Some of those are being bought up by Qatar National Bank


----------



## canuck2010 (Jan 13, 2010)

All of those banks had horrible customer service, no great loss!


----------



## Sonrisa (Sep 2, 2010)

Wow, bit by bit, the qataries will end up owning the whole country


----------



## canuck2010 (Jan 13, 2010)

If Qatar and Turkey continue the corporate take over, that could actually be an improvement.


----------



## Sonrisa (Sep 2, 2010)

Improvement in what sense?


----------



## jemiljan (Nov 28, 2011)

hhaddad said:


> *According to Ahram printed version a report from Reuters states that European banks are selling off their Egyptian branches. Those noted are BNP PARIBAS, SOCIETE GENERALE,CREDIT AGRICOLE.*


Not quite. Only two, BNP Paribas and Societe Generale have sold. The others expected to do so, but they haven't yet. If anything, the situation has made it very difficult for them to sell.

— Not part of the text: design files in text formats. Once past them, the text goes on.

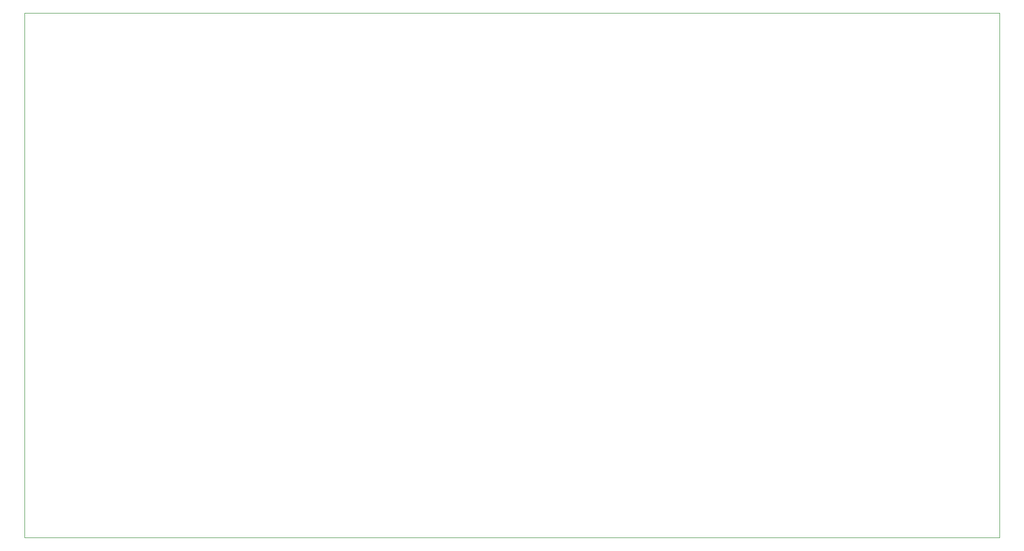
<source format=gbr>
%TF.GenerationSoftware,KiCad,Pcbnew,9.0.6*%
%TF.CreationDate,2025-11-21T14:30:57-07:00*%
%TF.ProjectId,FloodingPICPCB,466c6f6f-6469-46e6-9750-49435043422e,rev?*%
%TF.SameCoordinates,Original*%
%TF.FileFunction,Profile,NP*%
%FSLAX46Y46*%
G04 Gerber Fmt 4.6, Leading zero omitted, Abs format (unit mm)*
G04 Created by KiCad (PCBNEW 9.0.6) date 2025-11-21 14:30:57*
%MOMM*%
%LPD*%
G01*
G04 APERTURE LIST*
%TA.AperFunction,Profile*%
%ADD10C,0.050000*%
%TD*%
G04 APERTURE END LIST*
D10*
X91440000Y-25400000D02*
X91440000Y-114300000D01*
X256540000Y-25400000D02*
X91440000Y-25400000D01*
X91440000Y-114300000D02*
X256540000Y-114300000D01*
X256540000Y-114300000D02*
X256540000Y-25400000D01*
M02*

</source>
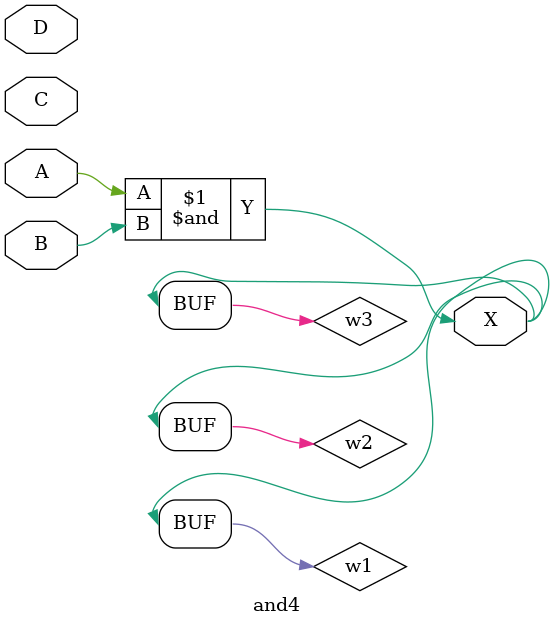
<source format=v>
module and4(
    input A,
    input B,
    input C,
    input D,
    output X
);

    wire w1, w2, w3;

    and and1(
        w1,
        A,
        B
    );

    and and2(
        w2,
        w1,
        1'b1
    );

    and and3(
        w3,
        w2,
        1'b1
    );

    and and4(
        X,
        w3,
        1'b1
    );

endmodule
</source>
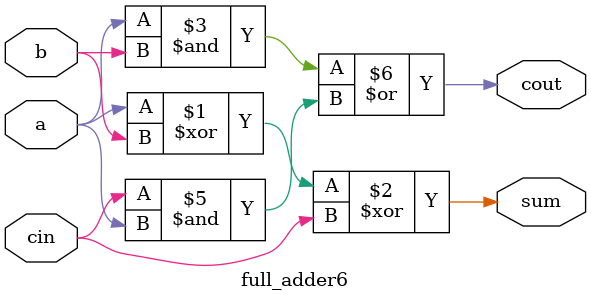
<source format=v>
module full_adder6(a,b,cin,sum,cout);
input a,b,cin;
output sum,cout;
assign sum = a^b^cin;
assign cout = a&b|cin&(a|1'b0); 
// initial begin
//     $display("The incorrect adder with or0 having in2/0");
// end   
endmodule
</source>
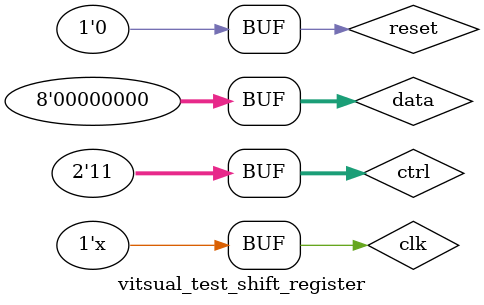
<source format=v>
`timescale 1ns / 1ps


module vitsual_test_shift_register;

	// Inputs
	reg clk;
	reg reset;
	reg [1:0] ctrl;
	reg [7:0] data;

	// Outputs
	wire [7:0] q_reg;

	// Instantiate the Unit Under Test (UUT)
	shift_register uut (
		.clk(clk), 
		.reset(reset), 
		.ctrl(ctrl), 
		.data(data), 
		.q_reg(q_reg)
	);

	initial begin
		// Initialize Inputs
		clk = 0;
		reset = 0;
		ctrl = 0;
		data = 0;
		// Wait 100 ns for global reset to finish
		#50;
		for ( data = 1; data <= 255; data = data + 1)
		begin
		reset = 1;
		#10;
		reset = 0;
		#100;
		ctrl = 2'b00;
		#100;
		ctrl = 2'b01;
		#100;
		ctrl = 2'b10;
		#100;
		ctrl = 2'b11;
		end
		// Add stimulus here
		#100;
	end 
 always 
   begin
  #5;
   clk = ~clk;
	end
endmodule



</source>
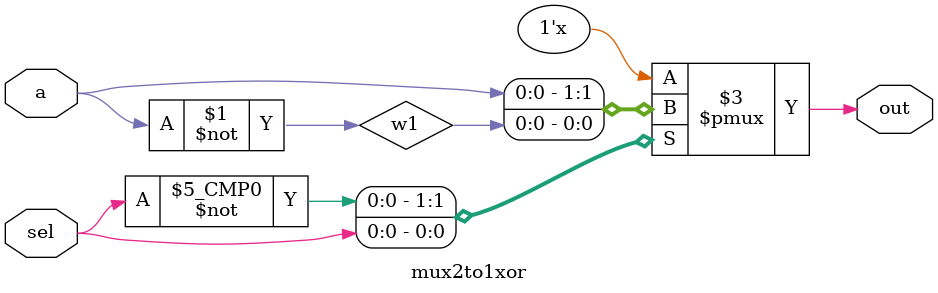
<source format=v>
`timescale 1ns / 1ps

module mux2to1xor(
input a,
input sel,
output reg out

    );
    wire w1;
    assign w1 = ~a;
    always@(*)begin
    case(sel)
    1'b0 : out = a;
    1'b1 : out = w1;
    default : out = a;
    endcase
    end
    
endmodule

</source>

Egypt's deadly turmoil slows European bank divestments



> French banks Societe Generale and larger rival BNP Paribas agreed to sell their banking arms in Egypt to Qatar National Bank and Dubai’s Emirates NBD respectively in 2012.
> 
> Some had expected other deals to follow. Those at the top of the list were France’s Credit Agricole , which holds a 61-percent stake in Credit Agricole Egypt, and Italy’s Intesa Sanpaolo, which has a 70 percent stake in Bank of Alexandria.
> 
> ...


----------